4

How can I select every paragraph in a div tag for example.

<div id="body_text">
<p>Hi</p>
<p>Help Me Please</P>
<p>Thankyou</P>

I have got Html Agility downloaded and referenced in my program, All I need is the paragraphs. There may be a variable number of paragraphs and there are loads of different div tags but I only need the content within the body_text. Then I assume this can be stored as a string which I then want to write to a .txt file for later reference.

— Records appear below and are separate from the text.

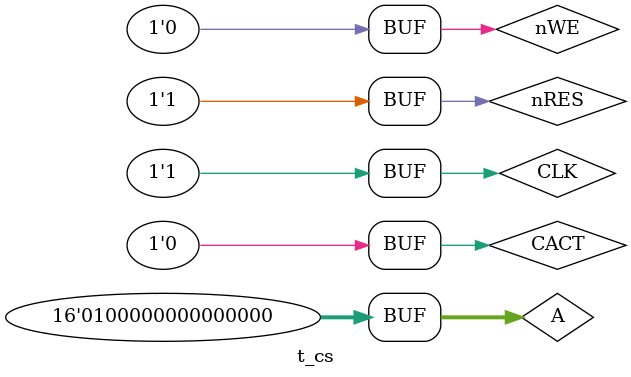
<source format=v>
`timescale 1ns / 1ps


module t_cs;

	// Inputs
	reg [23:8] A;
	reg CLK;
	reg nRES;
	reg nWE;
	reg CACT;

	// Outputs
	wire IOCS;
	wire IACS;
	wire ROMCS;
	wire RAMCS;
	wire SndRAMCSWR;

	// Instantiate the Unit Under Test (UUT)
	CS uut (
		.A(A), 
		.CLK(CLK), 
		.nRES(nRES), 
		.nWE(nWE), 
		.CACT(CACT), 
		.IOCS(IOCS), 
		.IACS(IACS), 
		.ROMCS(ROMCS), 
		.RAMCS(RAMCS), 
		.SndRAMCSWR(SndRAMCSWR)
	);

	initial begin
		A = 0;
		CLK = 0;
		nRES = 0;
		nWE = 0;
		CACT = 0;
		#0;
		
		CLK = 0; #25;
		CLK = 1; #5;
		nRES = 1; #20;
		
		CLK = 0; #25;
		CLK = 1; #25;
		
		A = 16'h0000; #50;
		A = 16'h5000; #50;
		A = 16'h6000; #50;
		A = 16'h7F00; #50;
		A = 16'h7FA1; #50;
		A = 16'h7FA2; #50;
		A = 16'h4000; #50;
		
		CLK = 0; #25;
		CLK = 1; #5;
		CACT = 1; #20;
		
		CLK = 0; #25;
		CLK = 1; #5;
		CACT = 0; #20;
		
		CLK = 0; #25;
		CLK = 1; #25;
		
		A = 16'h0000; #50;
		A = 16'h5000; #50;
		A = 16'h6000; #50;
		A = 16'h0000; #50;
		A = 16'h3FA1; #50;
		A = 16'h3FA2; #50;
		A = 16'h4000; #50;
		
	end
      
endmodule


</source>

Thankyou.

mintuz
  • 735
  • 1
  • 18
  • 40
  • 1
    Duplicate of http://stackoverflow.com/questions/2111332/select-all-ps-from-a-nodes-children-using-htmlagilitypack ? P.S. I don't know how to mark for duplicates..or maybe I don't have enough points? – Ozzy Jan 19 '11 at 16:27

2 Answers2

3

The valid XPATH for your case is //div[@id='body_text']/p

foreach(HtmlNode node in yourHTMLAgilityPackDocument.DocumentNode.SelectNodes("//div[@id='body_text']/p")
{
  string text = node.InnerText; //that's the text you are looking for
}
dlock
  • 9,447
  • 9
  • 47
  • 67
1

Here's a solution that grabs the paragraphs as an enumeration of HtmlNodes:

HtmlDocument doc = new HtmlDocument();
doc.Load("your.html");
var div = doc.GetElementbyId("body_text");
var paragraphs = div.ChildNodes.Where(item => item.Name == "p"); 

Without explicit Linq:

var paragraphs = doc.GetElementbyId("body_text").Elements("p");  
Corbin March
  • 25,526
  • 6
  • 73
  • 100